Is it best for me to award the bounty to the incomplete question and just put the corrections in the comments?
Or rather, the wrong answer, but with comments that make it the right answer?
Or would it be better to create my own answer, which was inspired by their answer, and award bounty to that? (And do I get it back if I do?)
Now that I think about it, a third option would be to edit their answer, but it seems wrong to make the changes and award them for a working solution they didn't provide (although they did inspire it).
What's the best way to do this?

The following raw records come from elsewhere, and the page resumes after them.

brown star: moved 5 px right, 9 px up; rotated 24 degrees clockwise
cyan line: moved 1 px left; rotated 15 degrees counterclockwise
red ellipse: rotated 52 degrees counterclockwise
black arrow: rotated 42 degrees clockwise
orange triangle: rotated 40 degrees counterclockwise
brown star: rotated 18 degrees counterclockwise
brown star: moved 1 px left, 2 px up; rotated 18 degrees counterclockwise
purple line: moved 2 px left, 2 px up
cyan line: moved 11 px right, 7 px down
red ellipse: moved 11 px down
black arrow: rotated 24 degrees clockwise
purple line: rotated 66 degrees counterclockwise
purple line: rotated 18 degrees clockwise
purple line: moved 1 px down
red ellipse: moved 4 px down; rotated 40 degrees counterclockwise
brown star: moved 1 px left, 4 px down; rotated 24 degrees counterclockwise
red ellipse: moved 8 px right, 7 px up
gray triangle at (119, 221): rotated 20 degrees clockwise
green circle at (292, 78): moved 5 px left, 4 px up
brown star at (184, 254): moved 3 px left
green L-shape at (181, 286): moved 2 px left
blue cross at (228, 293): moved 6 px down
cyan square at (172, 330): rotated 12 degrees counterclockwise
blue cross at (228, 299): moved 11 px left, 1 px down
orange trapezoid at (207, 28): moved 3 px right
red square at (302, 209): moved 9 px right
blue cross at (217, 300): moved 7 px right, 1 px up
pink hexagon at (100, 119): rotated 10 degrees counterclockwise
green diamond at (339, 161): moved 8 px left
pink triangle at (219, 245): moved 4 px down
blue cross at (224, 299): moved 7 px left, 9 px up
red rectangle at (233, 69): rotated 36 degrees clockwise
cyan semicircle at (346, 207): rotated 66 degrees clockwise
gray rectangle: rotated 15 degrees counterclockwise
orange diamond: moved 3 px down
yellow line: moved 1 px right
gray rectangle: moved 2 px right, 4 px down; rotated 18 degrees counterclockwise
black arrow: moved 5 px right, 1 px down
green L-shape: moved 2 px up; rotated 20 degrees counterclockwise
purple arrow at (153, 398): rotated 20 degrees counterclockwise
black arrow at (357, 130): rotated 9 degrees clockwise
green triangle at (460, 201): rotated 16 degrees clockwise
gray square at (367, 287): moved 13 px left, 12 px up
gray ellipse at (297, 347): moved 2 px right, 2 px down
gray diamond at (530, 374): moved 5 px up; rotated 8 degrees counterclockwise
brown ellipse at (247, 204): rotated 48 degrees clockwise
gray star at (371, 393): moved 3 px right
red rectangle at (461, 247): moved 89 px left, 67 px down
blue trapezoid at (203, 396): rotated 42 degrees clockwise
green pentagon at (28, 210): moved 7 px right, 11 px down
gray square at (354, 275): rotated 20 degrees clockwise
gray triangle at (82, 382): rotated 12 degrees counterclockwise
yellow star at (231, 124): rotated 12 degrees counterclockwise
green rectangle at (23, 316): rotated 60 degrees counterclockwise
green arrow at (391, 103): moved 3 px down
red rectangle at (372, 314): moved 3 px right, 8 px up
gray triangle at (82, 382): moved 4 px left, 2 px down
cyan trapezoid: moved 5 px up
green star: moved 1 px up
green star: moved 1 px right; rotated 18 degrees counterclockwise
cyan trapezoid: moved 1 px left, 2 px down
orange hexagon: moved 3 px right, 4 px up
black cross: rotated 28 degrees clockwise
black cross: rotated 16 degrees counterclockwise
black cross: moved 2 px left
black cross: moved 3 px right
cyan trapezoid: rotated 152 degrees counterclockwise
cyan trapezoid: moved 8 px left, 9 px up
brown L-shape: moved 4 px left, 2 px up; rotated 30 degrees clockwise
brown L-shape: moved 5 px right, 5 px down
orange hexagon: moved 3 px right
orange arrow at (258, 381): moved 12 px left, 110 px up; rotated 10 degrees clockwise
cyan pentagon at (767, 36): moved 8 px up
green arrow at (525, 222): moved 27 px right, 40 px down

I'd like to hear the responses from experienced SO users
 
better to just let the bounty expire, I suspect
 
So don't award the bounty and do what, make changes to their question?
If it matters, here's a proposed edit to their post, to show how different it might be from their original answer in the question linked above: pastebin.com/Bt3mtmRv
Hah! It turns out that in the last ten minutes, another user posted an additional answer, which solves the problem in an elegant way and works correctly! So I guess they're the ones getting the bounty.
Problem solved! Although I suppose I'll still edit the original post to make it work.